| Work order |
Return every line of text in the items below as a JSON list of strings, one string per line, with blank lines left out.

| Information shown |
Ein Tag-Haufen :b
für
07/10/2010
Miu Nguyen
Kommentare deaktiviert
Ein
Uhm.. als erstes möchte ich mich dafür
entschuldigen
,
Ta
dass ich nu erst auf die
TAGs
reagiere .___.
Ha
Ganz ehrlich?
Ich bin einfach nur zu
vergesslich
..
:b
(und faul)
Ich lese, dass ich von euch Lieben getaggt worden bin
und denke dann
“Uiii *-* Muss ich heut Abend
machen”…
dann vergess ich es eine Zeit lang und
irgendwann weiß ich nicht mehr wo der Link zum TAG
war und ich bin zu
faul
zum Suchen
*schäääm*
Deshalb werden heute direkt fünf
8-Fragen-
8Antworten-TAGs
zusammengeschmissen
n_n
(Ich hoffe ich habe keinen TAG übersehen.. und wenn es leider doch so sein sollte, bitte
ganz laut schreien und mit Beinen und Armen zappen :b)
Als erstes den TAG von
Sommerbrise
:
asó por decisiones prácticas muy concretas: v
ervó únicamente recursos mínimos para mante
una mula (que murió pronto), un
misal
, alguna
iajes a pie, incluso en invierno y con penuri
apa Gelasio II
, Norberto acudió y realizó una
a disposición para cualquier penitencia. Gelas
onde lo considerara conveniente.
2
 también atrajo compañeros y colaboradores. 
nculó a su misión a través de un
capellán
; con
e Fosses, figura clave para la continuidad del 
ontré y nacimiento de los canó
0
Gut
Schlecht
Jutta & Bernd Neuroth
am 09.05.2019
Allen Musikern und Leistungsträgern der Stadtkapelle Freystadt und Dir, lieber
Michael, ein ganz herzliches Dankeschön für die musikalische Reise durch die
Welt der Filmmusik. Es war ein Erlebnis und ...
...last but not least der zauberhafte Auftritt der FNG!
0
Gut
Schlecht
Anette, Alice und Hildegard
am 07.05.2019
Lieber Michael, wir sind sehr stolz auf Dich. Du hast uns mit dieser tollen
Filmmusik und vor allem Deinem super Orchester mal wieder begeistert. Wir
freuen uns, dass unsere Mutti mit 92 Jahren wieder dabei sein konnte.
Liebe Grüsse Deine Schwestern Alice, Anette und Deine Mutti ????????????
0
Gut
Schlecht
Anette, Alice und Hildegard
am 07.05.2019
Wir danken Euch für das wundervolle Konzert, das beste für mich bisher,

| Answer to this task |
[
  "Ein Tag-Haufen :b",
  "für",
  "07/10/2010",
  "Miu Nguyen",
  "Kommentare deaktiviert",
  "Ein",
  "Uhm.. als erstes möchte ich mich dafür",
  "entschuldigen",
  ",",
  "Ta",
  "dass ich nu erst auf die",
  "TAGs",
  "reagiere .___.",
  "Ha",
  "Ganz ehrlich?",
  "Ich bin einfach nur zu",
  "vergesslich",
  "..",
  ":b",
  "(und faul)",
  "Ich lese, dass ich von euch Lieben getaggt worden bin",
  "und denke dann",
  "“Uiii *-* Muss ich heut Abend",
  "machen”…",
  "dann vergess ich es eine Zeit lang und",
  "irgendwann weiß ich nicht mehr wo der Link zum TAG",
  "war und ich bin zu",
  "faul",
  "zum Suchen",
  "*schäääm*",
  "Deshalb werden heute direkt fünf",
  "8-Fragen-",
  "8Antworten-TAGs",
  "zusammengeschmissen",
  "n_n",
  "(Ich hoffe ich habe keinen TAG übersehen.. und wenn es leider doch so sein sollte, bitte",
  "ganz laut schreien und mit Beinen und Armen zappen :b)",
  "Als erstes den TAG von",
  "Sommerbrise",
  ":",
  "asó por decisiones prácticas muy concretas: v",
  "ervó únicamente recursos mínimos para mante",
  "una mula (que murió pronto), un",
  "misal",
  ", alguna",
  "iajes a pie, incluso en invierno y con penuri",
  "apa Gelasio II",
  ", Norberto acudió y realizó una",
  "a disposición para cualquier penitencia. Gelas",
  "onde lo considerara conveniente.",
  "2",
  " también atrajo compañeros y colaboradores. ",
  "nculó a su misión a través de un",
  "capellán",
  "; con",
  "e Fosses, figura clave para la continuidad del ",
  "ontré y nacimiento de los canó",
  "0",
  "Gut",
  "Schlecht",
  "Jutta & Bernd Neuroth",
  "am 09.05.2019",
  "Allen Musikern und Leistungsträgern der Stadtkapelle Freystadt und Dir, lieber",
  "Michael, ein ganz herzliches Dankeschön für die musikalische Reise durch die",
  "Welt der Filmmusik. Es war ein Erlebnis und ...",
  "...last but not least der zauberhafte Auftritt der FNG!",
  "0",
  "Gut",
  "Schlecht",
  "Anette, Alice und Hildegard",
  "am 07.05.2019",
  "Lieber Michael, wir sind sehr stolz auf Dich. Du hast uns mit dieser tollen",
  "Filmmusik und vor allem Deinem super Orchester mal wieder begeistert. Wir",
  "freuen uns, dass unsere Mutti mit 92 Jahren wieder dabei sein konnte.",
  "Liebe Grüsse Deine Schwestern Alice, Anette und Deine Mutti ????????????",
  "0",
  "Gut",
  "Schlecht",
  "Anette, Alice und Hildegard",
  "am 07.05.2019",
  "Wir danken Euch für das wundervolle Konzert, das beste für mich bisher,"
]